MaltNews puts the national barley crop at 11.46 million tonnes (Mt).

“Although the total availability of Australian malting barley is forecast to be close to its average 3Mt, more than 70 percent of it will be in the eastern states.

“WA and SA, normally big exporters of malting barley, could either be short malting barley for domestic maltsters or have the grain in the wrong zones, as…seems to be the case in the Esperance region of WA.

“If the forecasts turn out to be correct, this will certainly disrupt the plans of many in the trade.”

That disruption could include SA and WA drawing malting from Vic and NSW, and feed barley from both states is already in demand in SA.

Early barley crops in the Vic-NSW border area are making BAR1, but some are showing lighter testweights and screenings, to reflect a dry season and/or frost damage.

“It might be that the better crops are the early ones,” one trader said.

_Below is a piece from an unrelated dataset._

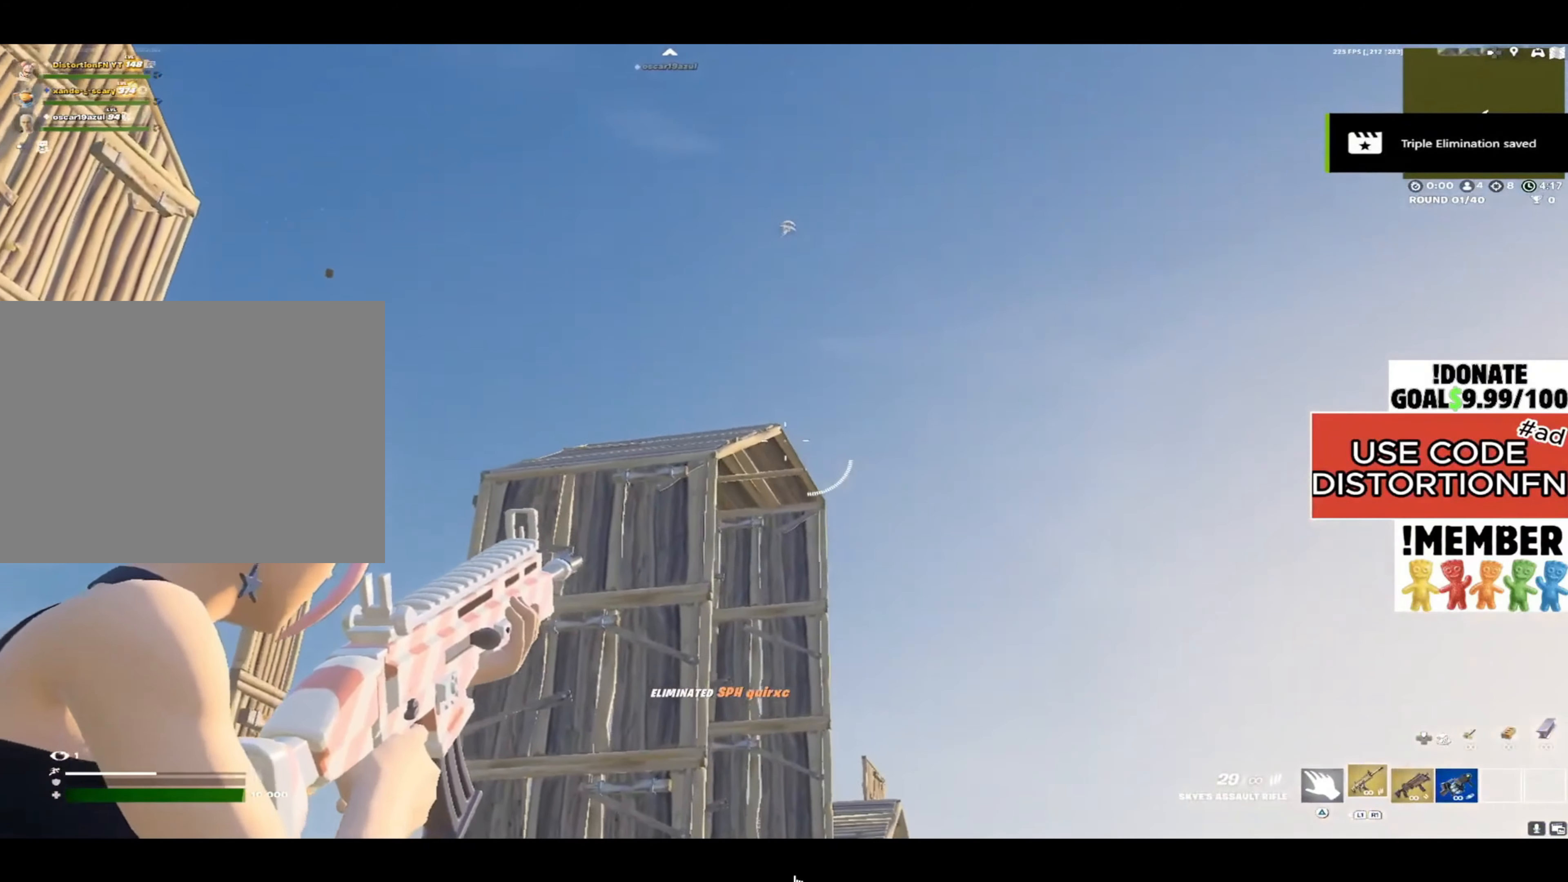
{"buttons": ["L2"], "left_stick": "down", "right_stick": "up-left", "events": [[50, "R2", "down"], [100, "R2", "up"], [167, "left_stick", "down-right"], [383, "right_stick", "center"], [400, "R2", "down"], [467, "R2", "up"], [483, "right_stick", "up-left"], [500, "left_stick", "down"]]}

Some early dryland barley crops from NSW-Vic border regions are yielding 3.5-4t/ha, with BAR1 being snapped up by local consumers who expect higher screenings and lighter testweights might become all too common as the Vic barley harvest gathers pace.

Canola and barley are the major crops being harvested in the southern half of NSW, and canola at around $770-$780/t delivered depot is the preferred cash crop.

Growers with malting barley to sell are enjoying its premium over feed, and growers generally are reticent to forward sell any of their crops due to concerns about the potential impact of frost and lack of moisture on quality.